The Calgary, Alberta-based project sponsors anticipated that the original schedule calling for a Feb. 27 release of the DEIS from the Federal Energy Regulatory Commission “was under pressure,” according to Veresen CEO Don Althoff. He said the move is not a surprise or a concern at this point.

“While we are disappointed in the revised [FERC DEIS] schedule, we are not surprised or concerned, and we look forward to receiving our final EIS in June,” Althoff said.

With the decline in oil prices and an array of competitors lined up in Western Canada seeking to market British Columbia’s abundant, albeit remote, shale gas, Jordan Cove and a second Oregon LNG export project last fall pushed forward on all fronts — permitting and lining up customers for their proposed export terminals (see Daily GPI, Nov. 4, 2014).

A coastal project at Coos Bay along Oregon’s south-central coast, the 1.2 Bcf/d Jordan Cove project is slated to be a tolling facility with prices linked to Henry Hub, not global oil. It includes a 1 Bcf/d transmission pipeline, Pacific Connector, as well as an adjacent gas-fired generation plant. Last November, Project Manager Bob Braddock told NGI that he expected FERC’s DEIS “within the next few days.” That was before Thanksgiving and turned out to be wrong.

More recently, NGI asked Braddock about the impact of the oil price decline on the project’s development, and he was unconcerned, adding that FERC had not requested any new information as a result of the steep price drop, and Jordan Cove’s prospective customers are not raising the issue.

“In my opinion, the utilities we are seeking as customers have very long time horizons, and short-term price swings are part of the long-term economic environment they must deal with,” Braddock said. “If you believe that current prices for oil will last for the next third of a century, it might impact our customers’ thinking.”

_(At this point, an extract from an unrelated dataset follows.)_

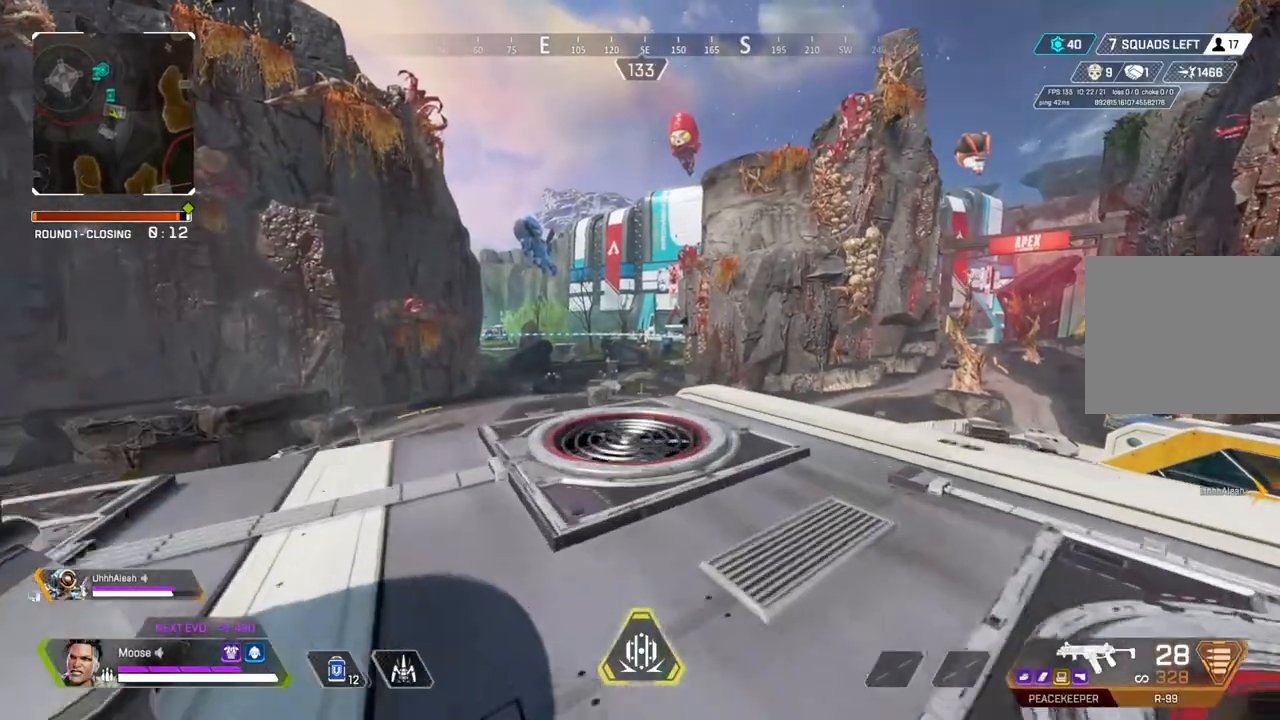
{"buttons": ["L2"], "left_stick": "up", "right_stick": "center", "events": [[67, "L2", "down"], [367, "R1", "down"], [467, "R1", "up"]]}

A financial executive with Veresen reiterated the same arguments late last Friday. “Our potential buyers take a long-term view of the world, and they would be buying gas five years from now and for a 20-year period,” she said, adding that it is unlikely crude oil will be staying at current price levels for a long time.

“They also like a diversity of supply sources, and they like North America and the fact that Jordan Cove is on the West Coast and not the Gulf of Mexico, and we are in some detailed discussions with customers as we speak.”

Veresen has set a target of inking at least one potential offtake customer in the first quarter, said the executive, adding that it could be between two and four customers and for volumes of gas that total about a quarter of the proposed Jordan Cove throughput capacity. She also said the initial deals are expected to be with large Asian utilities.